The distinction between central and local government is blurred by the presidentially appointed District Commissioners, who wield substantial — if often informal — power (Harris et al., 2011).

Industry

Tanzania has East Africa’s most developed extractive industries sector. Petroleum production and gold mining are critical to the government’s industrialisation ambitions and have the potential to boost national revenues and provide considerable rents to both the state and political and bureaucratic elites.

These industries have been the site of repeated legislative reform and target setting. For example, the power system master plan, which envisaged the share of coal in electricity generation moving from 0% to 35% and natural gas capacity to increase by more than 490% in the next 40 years.

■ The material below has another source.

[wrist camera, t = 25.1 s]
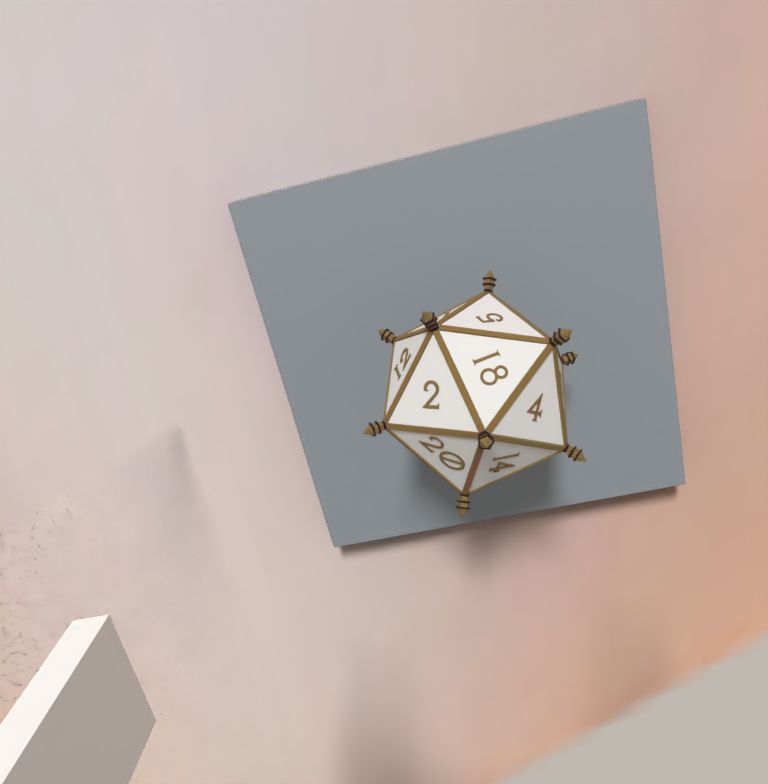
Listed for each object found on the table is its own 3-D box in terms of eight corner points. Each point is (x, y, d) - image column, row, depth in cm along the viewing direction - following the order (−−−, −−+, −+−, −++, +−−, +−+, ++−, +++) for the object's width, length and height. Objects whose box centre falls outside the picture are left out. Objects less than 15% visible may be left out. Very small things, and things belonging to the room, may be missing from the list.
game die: (593, 390, 33) (660, 499, 23) (433, 465, 35) (436, 594, 25) (510, 221, 30) (548, 268, 21) (341, 312, 32) (307, 393, 23)
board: (337, 531, 38) (334, 547, 36) (236, 200, 32) (227, 204, 30) (675, 469, 36) (685, 484, 34) (635, 99, 29) (645, 98, 28)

However, the extractives industry faces various challenges. Mistrust has dominated the relationship between the public and private sector (Andreoni, 2017). During the country’s early history, the state intentionally hindered the development of private business in adopting characteristics of a development state and then adopted Ujamaa, a socialist ideology that seeks to strengthen the state and forge a national identity (Therkildsen & Bourgoin, 2012).

Despite economic reforms in the 1980s and the emergence of business interests and their incorporation into the ruling coalition, mutual suspicion persists (Eriksen, 2018).

Nevertheless, Magufuli signalled to the private sector that he is willing to engage in deal-making involving the allocation of rents for productive investments in industrial sectors but that he is willing to discipline those rents (Andreoni, 2017).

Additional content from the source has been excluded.